(TASK INPUTS begins)

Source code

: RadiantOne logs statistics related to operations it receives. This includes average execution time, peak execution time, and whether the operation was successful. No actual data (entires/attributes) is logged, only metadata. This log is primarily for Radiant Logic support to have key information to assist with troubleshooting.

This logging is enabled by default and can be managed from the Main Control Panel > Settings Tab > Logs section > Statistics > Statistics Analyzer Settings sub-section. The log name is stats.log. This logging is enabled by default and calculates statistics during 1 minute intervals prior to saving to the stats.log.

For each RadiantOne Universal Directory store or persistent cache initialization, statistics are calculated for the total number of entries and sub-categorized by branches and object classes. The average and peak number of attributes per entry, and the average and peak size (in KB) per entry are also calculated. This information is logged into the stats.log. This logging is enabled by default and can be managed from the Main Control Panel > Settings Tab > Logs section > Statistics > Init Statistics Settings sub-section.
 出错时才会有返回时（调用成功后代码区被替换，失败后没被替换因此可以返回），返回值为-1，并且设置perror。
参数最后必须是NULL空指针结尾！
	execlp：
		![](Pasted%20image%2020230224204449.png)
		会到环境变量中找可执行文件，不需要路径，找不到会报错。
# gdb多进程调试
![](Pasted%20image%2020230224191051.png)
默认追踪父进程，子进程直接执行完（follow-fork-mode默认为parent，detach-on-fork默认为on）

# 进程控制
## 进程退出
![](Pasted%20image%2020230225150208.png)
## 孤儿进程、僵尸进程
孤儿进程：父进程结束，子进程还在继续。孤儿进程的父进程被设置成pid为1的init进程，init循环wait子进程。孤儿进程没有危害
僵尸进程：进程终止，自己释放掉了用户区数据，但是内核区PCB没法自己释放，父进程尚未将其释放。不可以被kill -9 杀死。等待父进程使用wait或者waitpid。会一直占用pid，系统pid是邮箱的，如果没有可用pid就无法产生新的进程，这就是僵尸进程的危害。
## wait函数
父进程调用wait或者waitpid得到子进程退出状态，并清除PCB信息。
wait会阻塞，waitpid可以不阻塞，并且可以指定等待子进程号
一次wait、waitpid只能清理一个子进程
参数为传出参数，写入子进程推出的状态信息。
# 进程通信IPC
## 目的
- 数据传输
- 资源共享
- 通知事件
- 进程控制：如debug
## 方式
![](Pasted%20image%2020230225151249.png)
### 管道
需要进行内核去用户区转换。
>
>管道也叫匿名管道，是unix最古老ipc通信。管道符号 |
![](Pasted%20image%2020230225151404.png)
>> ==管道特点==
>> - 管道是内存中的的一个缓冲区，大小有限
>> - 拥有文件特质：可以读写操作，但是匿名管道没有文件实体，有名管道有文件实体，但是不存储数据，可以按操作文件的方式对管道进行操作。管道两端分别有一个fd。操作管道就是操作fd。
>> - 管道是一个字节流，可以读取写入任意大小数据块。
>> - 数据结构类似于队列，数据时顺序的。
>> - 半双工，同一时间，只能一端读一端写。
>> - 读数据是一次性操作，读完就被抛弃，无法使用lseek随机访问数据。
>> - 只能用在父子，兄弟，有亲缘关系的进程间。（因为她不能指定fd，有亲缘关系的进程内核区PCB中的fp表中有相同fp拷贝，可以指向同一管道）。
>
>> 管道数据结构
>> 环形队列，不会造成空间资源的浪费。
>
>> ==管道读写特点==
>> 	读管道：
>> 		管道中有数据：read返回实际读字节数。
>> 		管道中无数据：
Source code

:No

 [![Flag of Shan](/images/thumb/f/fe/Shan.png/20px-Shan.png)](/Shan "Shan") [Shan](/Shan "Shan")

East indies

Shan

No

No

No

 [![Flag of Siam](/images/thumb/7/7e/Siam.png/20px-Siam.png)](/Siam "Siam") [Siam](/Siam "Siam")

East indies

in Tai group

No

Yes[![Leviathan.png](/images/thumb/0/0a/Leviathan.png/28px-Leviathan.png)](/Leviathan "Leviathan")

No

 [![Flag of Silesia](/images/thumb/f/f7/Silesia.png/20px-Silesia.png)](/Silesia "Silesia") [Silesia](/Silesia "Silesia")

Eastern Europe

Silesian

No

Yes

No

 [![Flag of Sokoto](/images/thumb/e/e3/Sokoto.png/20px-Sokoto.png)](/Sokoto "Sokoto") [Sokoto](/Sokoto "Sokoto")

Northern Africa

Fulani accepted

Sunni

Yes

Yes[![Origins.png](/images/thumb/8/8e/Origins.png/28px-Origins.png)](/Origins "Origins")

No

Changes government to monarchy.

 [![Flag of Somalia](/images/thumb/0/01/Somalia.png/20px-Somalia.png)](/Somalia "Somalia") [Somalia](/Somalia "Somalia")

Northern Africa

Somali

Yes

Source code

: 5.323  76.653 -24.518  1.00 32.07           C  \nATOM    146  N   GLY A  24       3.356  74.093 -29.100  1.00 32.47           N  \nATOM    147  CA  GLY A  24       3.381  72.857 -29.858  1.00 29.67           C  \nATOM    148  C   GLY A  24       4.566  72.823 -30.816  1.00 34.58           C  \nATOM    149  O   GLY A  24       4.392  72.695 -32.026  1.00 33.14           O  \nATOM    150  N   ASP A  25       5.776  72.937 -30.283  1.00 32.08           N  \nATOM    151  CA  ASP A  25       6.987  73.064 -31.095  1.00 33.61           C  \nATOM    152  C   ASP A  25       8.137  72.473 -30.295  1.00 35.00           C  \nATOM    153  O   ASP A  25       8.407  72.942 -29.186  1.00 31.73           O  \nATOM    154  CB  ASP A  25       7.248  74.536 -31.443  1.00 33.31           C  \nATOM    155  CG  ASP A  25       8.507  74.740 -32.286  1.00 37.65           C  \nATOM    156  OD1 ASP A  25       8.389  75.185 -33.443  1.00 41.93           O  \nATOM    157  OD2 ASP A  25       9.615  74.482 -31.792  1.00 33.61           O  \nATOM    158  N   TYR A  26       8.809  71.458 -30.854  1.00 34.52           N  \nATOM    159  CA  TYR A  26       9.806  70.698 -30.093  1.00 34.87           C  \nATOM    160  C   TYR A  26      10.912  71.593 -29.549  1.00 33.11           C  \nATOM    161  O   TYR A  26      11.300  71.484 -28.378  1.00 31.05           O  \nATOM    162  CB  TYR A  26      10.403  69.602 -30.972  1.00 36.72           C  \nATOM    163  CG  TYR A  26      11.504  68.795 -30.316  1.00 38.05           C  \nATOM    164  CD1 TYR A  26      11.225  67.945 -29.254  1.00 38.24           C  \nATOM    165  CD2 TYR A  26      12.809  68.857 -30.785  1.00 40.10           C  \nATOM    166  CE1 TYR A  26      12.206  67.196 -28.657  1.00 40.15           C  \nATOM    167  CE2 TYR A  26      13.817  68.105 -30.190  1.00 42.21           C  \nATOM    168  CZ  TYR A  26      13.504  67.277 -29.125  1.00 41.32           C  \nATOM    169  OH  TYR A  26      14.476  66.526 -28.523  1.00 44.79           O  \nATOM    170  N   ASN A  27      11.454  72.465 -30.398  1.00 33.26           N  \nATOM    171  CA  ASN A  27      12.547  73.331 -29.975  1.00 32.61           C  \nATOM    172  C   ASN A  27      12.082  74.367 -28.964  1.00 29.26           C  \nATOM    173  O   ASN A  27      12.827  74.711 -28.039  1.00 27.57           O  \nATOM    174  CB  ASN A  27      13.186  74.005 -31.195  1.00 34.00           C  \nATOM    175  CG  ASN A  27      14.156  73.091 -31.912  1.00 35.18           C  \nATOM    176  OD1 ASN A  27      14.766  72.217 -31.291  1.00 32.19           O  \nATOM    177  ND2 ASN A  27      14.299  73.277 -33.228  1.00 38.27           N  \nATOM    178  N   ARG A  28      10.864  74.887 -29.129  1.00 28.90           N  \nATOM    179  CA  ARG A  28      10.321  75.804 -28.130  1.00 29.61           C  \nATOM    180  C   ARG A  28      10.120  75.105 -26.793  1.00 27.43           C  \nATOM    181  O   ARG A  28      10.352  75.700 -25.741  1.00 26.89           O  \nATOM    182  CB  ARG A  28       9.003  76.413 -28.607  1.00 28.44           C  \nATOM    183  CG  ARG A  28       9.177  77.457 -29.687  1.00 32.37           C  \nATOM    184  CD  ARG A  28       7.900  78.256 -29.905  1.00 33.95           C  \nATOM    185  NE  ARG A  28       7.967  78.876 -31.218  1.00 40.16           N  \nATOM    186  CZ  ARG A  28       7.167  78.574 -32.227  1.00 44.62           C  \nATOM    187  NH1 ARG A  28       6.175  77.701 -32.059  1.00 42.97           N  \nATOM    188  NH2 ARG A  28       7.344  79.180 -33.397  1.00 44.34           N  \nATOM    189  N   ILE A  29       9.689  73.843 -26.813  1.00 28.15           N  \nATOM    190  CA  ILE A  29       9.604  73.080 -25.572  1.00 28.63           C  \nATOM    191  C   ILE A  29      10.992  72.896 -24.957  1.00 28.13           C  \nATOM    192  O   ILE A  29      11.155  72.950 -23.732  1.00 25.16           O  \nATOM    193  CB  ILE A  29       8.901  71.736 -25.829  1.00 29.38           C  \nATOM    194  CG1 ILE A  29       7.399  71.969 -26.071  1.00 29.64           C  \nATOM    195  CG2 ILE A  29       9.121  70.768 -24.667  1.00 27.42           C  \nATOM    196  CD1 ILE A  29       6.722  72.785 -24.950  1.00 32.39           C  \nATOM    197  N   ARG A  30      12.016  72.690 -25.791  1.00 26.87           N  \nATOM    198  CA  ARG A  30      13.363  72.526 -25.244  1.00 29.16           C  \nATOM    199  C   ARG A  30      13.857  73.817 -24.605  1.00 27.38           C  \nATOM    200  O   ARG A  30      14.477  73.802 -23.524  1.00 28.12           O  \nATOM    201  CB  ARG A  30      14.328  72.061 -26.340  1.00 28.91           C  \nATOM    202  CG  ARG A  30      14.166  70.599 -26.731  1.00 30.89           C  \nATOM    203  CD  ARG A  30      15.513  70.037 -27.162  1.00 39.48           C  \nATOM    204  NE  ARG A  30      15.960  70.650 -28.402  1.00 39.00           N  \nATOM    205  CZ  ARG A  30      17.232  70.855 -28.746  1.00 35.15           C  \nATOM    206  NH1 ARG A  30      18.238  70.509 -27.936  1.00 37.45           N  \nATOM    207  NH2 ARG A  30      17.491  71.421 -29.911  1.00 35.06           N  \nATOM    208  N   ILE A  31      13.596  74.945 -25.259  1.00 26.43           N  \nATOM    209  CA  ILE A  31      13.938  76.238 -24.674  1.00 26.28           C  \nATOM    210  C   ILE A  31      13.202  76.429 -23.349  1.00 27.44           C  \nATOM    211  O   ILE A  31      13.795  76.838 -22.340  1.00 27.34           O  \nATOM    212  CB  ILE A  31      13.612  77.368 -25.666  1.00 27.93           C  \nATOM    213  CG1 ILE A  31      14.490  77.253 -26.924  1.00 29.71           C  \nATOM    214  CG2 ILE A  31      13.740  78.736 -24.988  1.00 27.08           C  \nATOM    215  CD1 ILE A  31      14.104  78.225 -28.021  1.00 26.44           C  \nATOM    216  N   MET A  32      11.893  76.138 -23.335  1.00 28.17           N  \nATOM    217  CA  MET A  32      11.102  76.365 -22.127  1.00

(TASK INPUTS ends)

- **PROBLEM DESCRIPTION**:
How many lines of the listing above contain the string "Flag"? Reply with the number alone.

- **REPLY TO THE EXERCISE**:
5